Vancouver, B.C. – The First Nations Education Foundation (FNEF) has released a short online video – the first in a series of videos that will document the carving of a 70-foot Language Revitalization Pole. The pole was commissioned to celebrate the United Nations’ 2019 Year of Indigenous Languages and is to be carved by renowned Nuu-chah-nulth carver Tim Paul – part of the Hesquiaht Tribe of the Nuu-chah-nulth Nations.
The 4-minute online video posted by FNEF – which can be accessed here – documents the recent Pole Naming Ceremony that took place on January 23rd in the territory of the Huu-ay-aht First Nations near Port Alberni on Vancouver Island. The project team, led by carver Tim Paul, selected an 800-year old red cedar tree that fell naturally during a windstorm sometime during the past 50 to 70 years. An additional video clip is also available on the FNEF videos page showing the end cut being bucked off the massive log.

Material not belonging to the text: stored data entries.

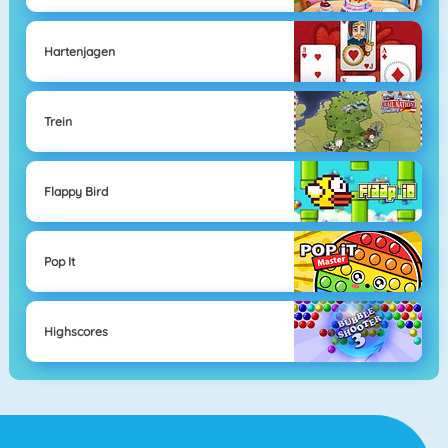
Hartenjagen
Trein
Flappy Bird
Pop It
Highscores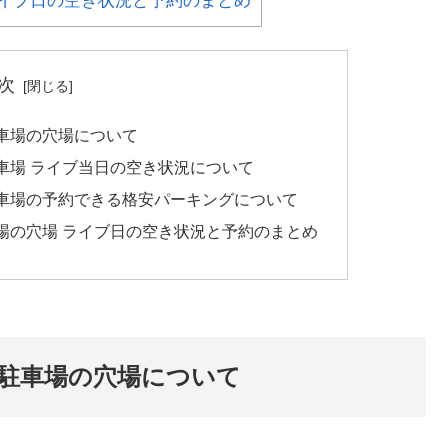
イブ日の空き状況と予約のまとめ
次
車場の穴場について
車場 ライブ当日の空き状況について
車場の予約できる格安パーキングについて
場の穴場 ライブ日の空き状況と予約のまとめ
駐車場の穴場について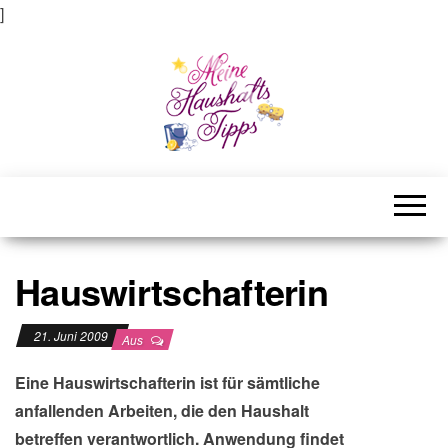
]
Meine Haushaltstipps
Das bisschen Haushalt . . .
Hauswirtschafterin
21. Juni 2009
Aus
Eine Hauswirtschafterin ist für sämtliche
anfallenden Arbeiten, die den Haushalt
betreffen verantwortlich. Anwendung findet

In the video, carver Tim Paul talks about the significance of the tree that was selected and what the tree represents in the context of Truth and Reconciliation: “It’s holding something of importance; the language, the key to who we are and how we are able to be the ones that survived to bring things forward. To share and be in amongst our neighbours. To give us goodwill, to give us something like this.”
Carver Tim Paul has named the pole čiiʔiłumqa – his grandmother’s name – which means “holding something of importance” in the Nuu-chah-nulth language.

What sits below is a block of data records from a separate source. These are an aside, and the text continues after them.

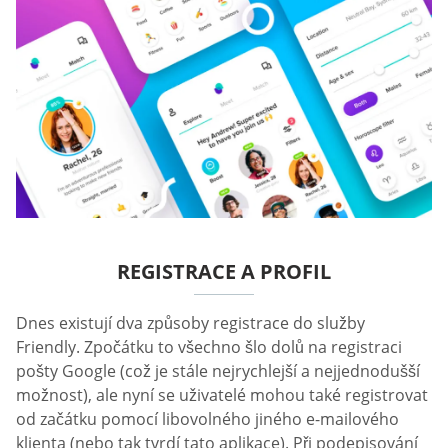
REGISTRACE A PROFIL
Dnes existují dva způsoby registrace do služby
Friendly. Zpočátku to všechno šlo dolů na registraci
pošty Google (což je stále nejrychlejší a nejjednodušší
možnost), ale nyní se uživatelé mohou také registrovat
od začátku pomocí libovolného jiného e-mailového
klienta (nebo tak tvrdí tato aplikace). Při podepisování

The pole carving process is being documented by filmmaker Dale Devost. The footage will later be used as content for language lessons on the FNEF platform which was developed in partnership with Six Factor, western Canada’s Leading Google Cloud Partner. The FNEF Language Revitalization Pole project has received the patronage of the Canadian Commission for UNESCO, and the film footage will also be distributed to the 11,000 UNESCO Associated Schools Network (ASPnet) in over 180 countries.
Although the term “totem pole” is typically used in English to describe carved poles such as the Language Revitalization Pole, the correct term in the Nuu-chah-nulth language is č̓iin̓uł which literally means “cutting along.”
The Pole Naming Ceremony was led by Edward Johnson, the Health and Wellness Coordinator for the Huu-ay-aht First Nation. Once the Language Revitalization Pole is completed it will be gifted to the University of Victoria where it will stand, with the blessing and support of the Esquimalt and Songhees First Nations, in recognition of the University’s leadership in Language Revitalization and Indigenous Studies.
Tim Paul and Forestry experts from Western Forest Products recently confirmed the physical integrity of the 800-year old red cedar tree log and arrangements are currently being made to transport the log from its current forest location to the carving location in Port Alberni. NOTE: FNEF will be advising interested media in advance of the log’s arrival at the carving location. The date for transporting the log has yet to be determined.